▶ DIRECTIVE A
Return the Saved entries listing that follows the mappings tutorial, reproducing each of its lines word for word but leaving out the pictures.

▶ PAGE EXTRACT
Logarithmic and Exponential mappings

Shape and pose models are models based on principal geodesic analysis (PGA), which is a non-linear extension of principal component analysis. In this tutorial we show how the logarithmic and exponential mappings required for PGA are computation.

The following package needed to define data structure are imported

import ShapeAndPoseModels.{DomainWithPoseParameters, ShapeAndPoseVector, SinglePoseExpLogMapping}
import scalismo.common.DiscreteField
import scalismo.geometry.{EuclideanVector, Landmark, _3D}
import scalismo.io.{LandmarkIO, MeshIO}
import scalismo.mesh.TriangleMesh
import scalismo.transformations.Transformation

Logand Exp mappings for DomainWithPoseparamter

Let’s start by calling the DomainWithPoseparamter from tutorial 1 again, which we now call targetDomainWithPoseParam.

    val triangleMesh = MeshIO.readMesh(new File("LollipopData/first_objects/Synth1_30_0.stl")).get
    val RotCent = LandmarkIO.readLandmarksJson[_3D](new File("LollipopData/rotation_centers_first_object/rotCenterObj1 0.json")).get

    val targetDomainWithPoseParam=DomainWithPoseParameters(triangleMesh,
      RotCent.head.point,
      RotCent.head.point
    )

Let’s laod another DomainWithPOseparamter, which we call referenceDomainWithPoseParam

    val referenceMesh:TriangleMesh[_3D] = MeshIO.readMesh(new File("LollipopData/first_objects/Synth1_30_0.stl")).get
    val referenceRotCent:Seq[Landmark[_3D]] = LandmarkIO.readLandmarksJson[_3D](new File("LollipopData/rotation_centers_first_object/rotCenterObj1 0.json")).get

    val referenceDomainWithPoseParam: DomainWithPoseParameters[_3D, TriangleMesh]=DomainWithPoseParameters(referenceMesh,
      referenceRotCent.head.point,
      referenceRotCent.head.point
    )

Define the log and expo mapping

    val logExp:SinglePoseExpLogMapping[TriangleMesh]=SinglePoseExpLogMapping(referenceDomainWithPoseParam)

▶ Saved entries
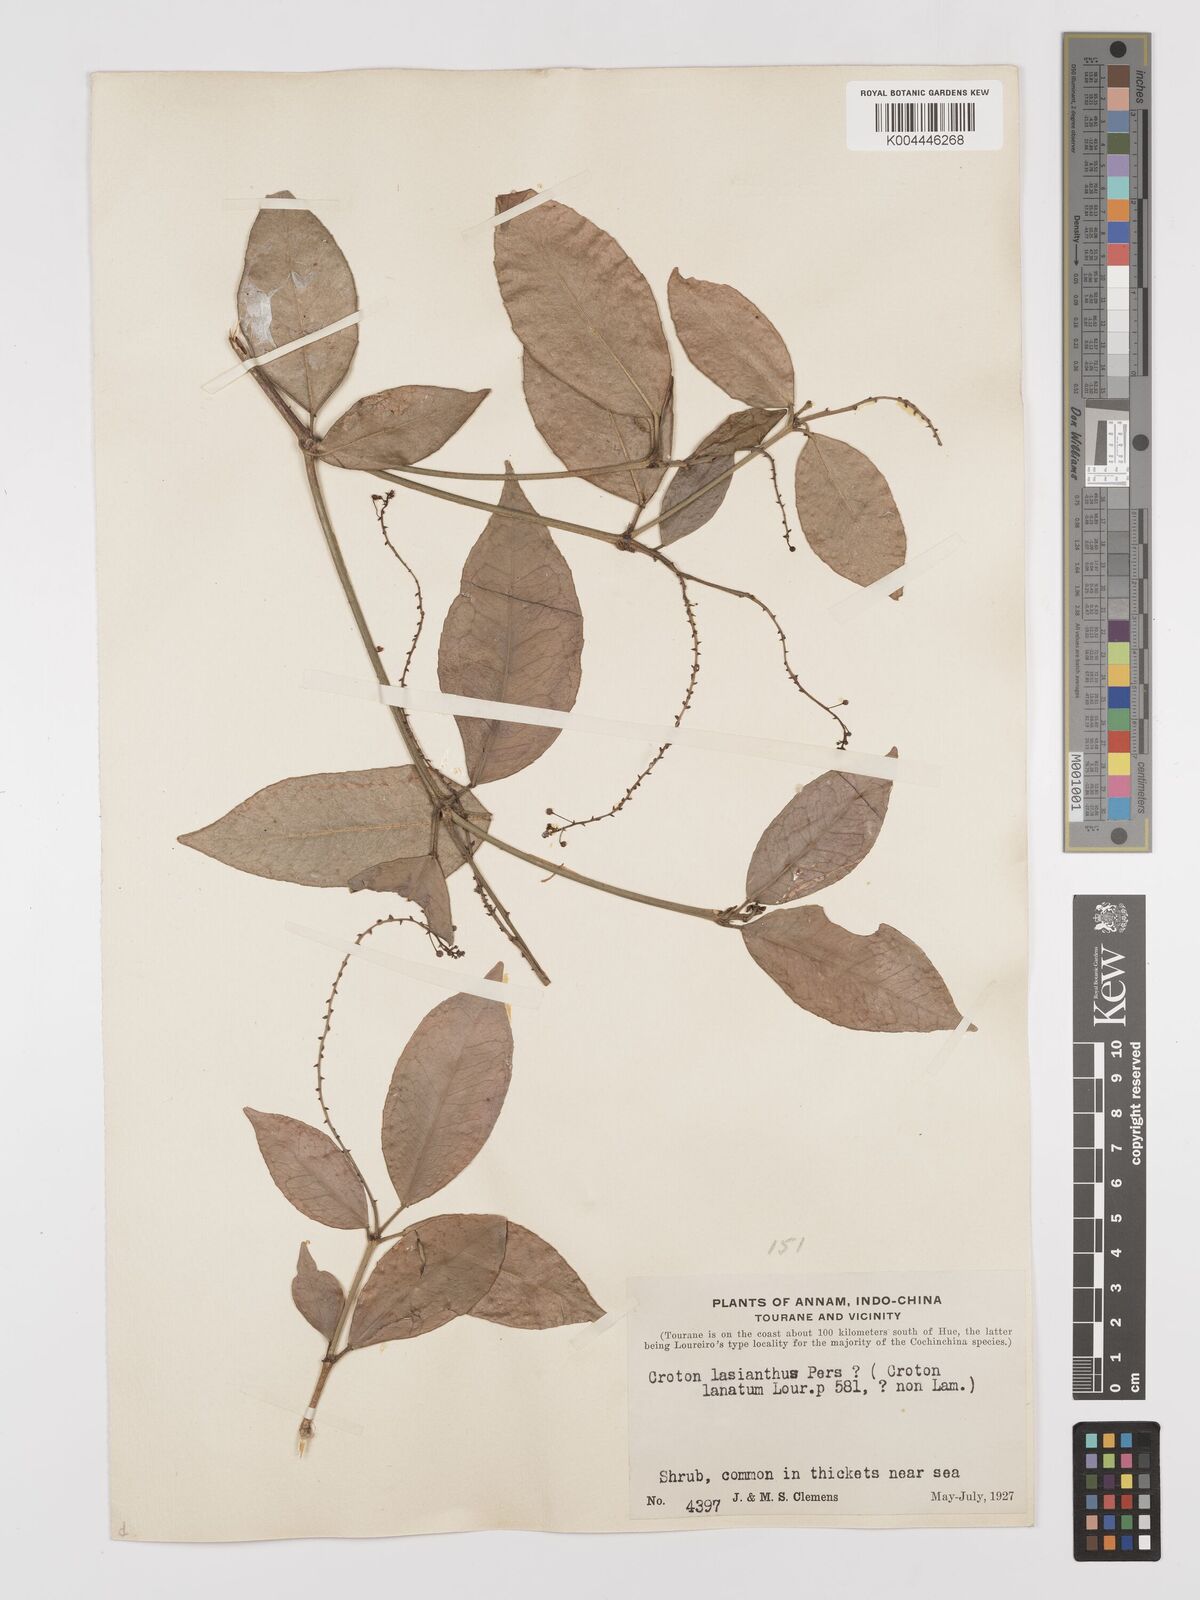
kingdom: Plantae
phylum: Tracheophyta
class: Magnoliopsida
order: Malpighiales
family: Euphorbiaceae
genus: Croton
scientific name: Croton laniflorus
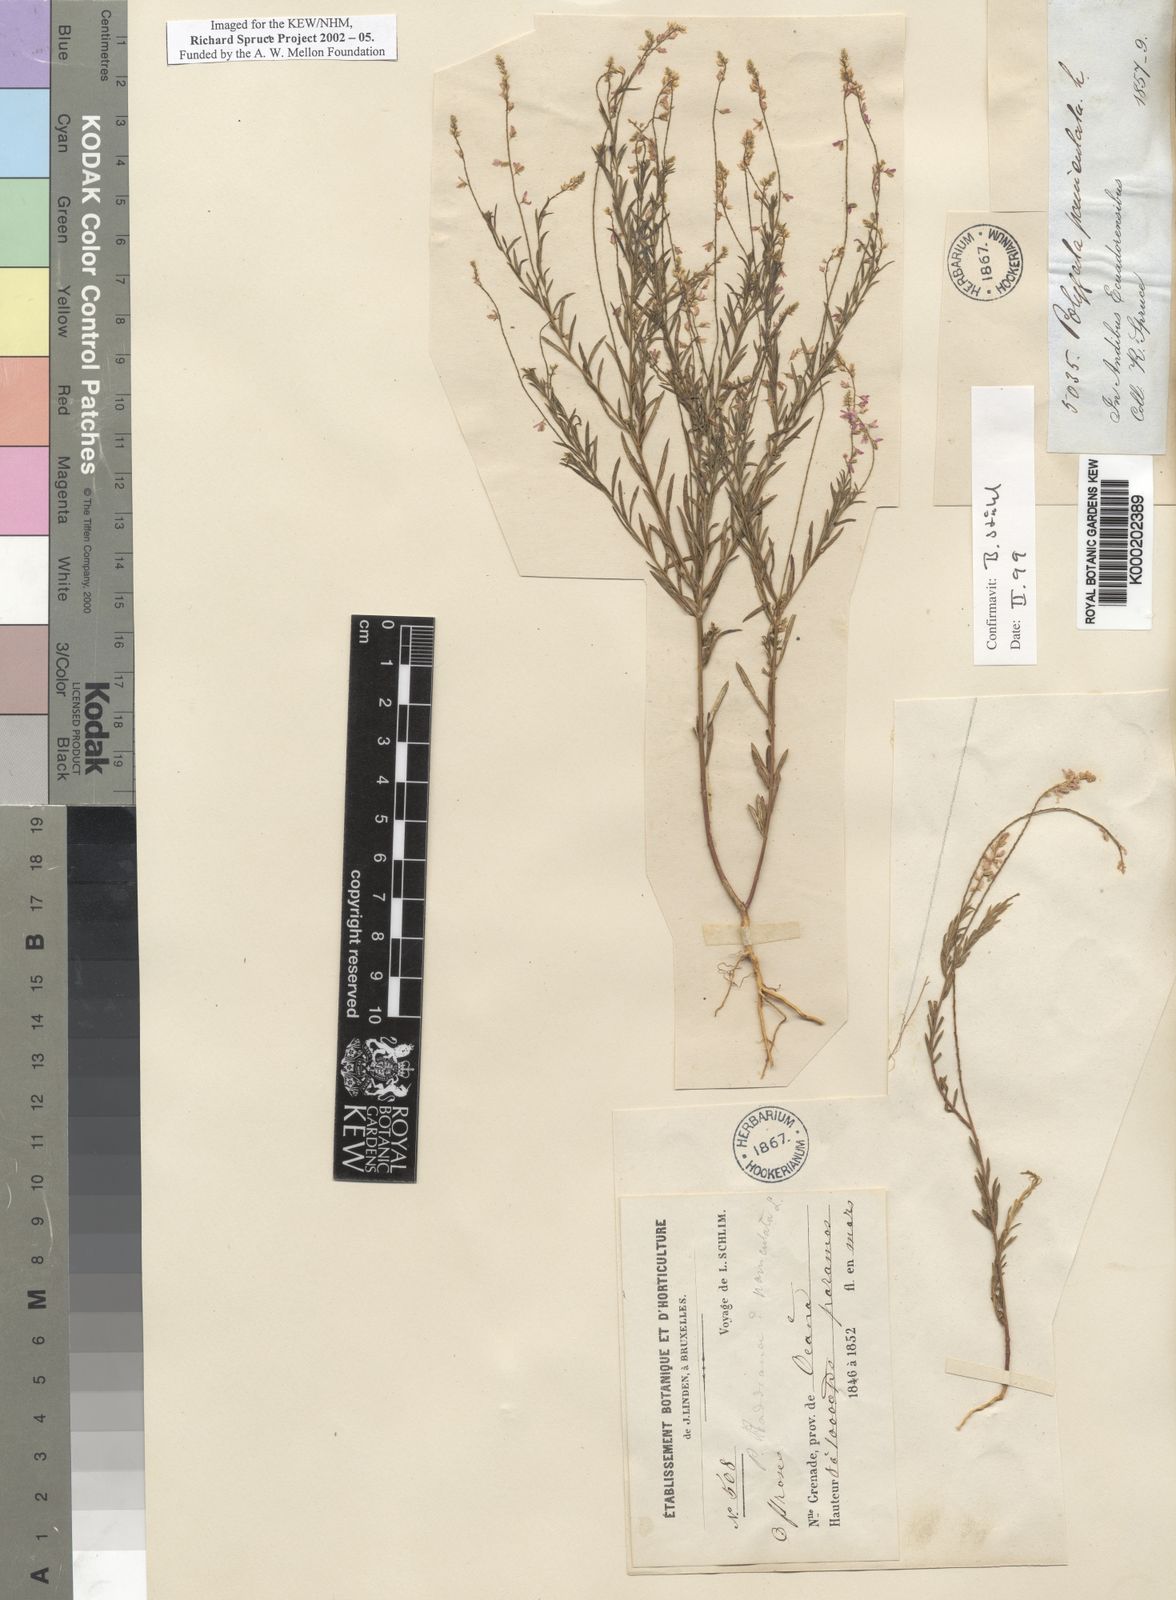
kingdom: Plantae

▶ DIRECTIVE B
Retype the part of the mappings tutorial between "Shape and pose" and "PGA are computation.", inclusive, without changing anything.

▶ CORRECT OUTPUT A
kingdom: Plantae
phylum: Tracheophyta
class: Magnoliopsida
order: Malpighiales
family: Euphorbiaceae
genus: Croton
scientific name: Croton laniflorus
kingdom: Plantae

▶ CORRECT OUTPUT B
Shape and pose models are models based on principal geodesic analysis (PGA), which is a non-linear extension of principal component analysis. In this tutorial we show how the logarithmic and exponential mappings required for PGA are computation.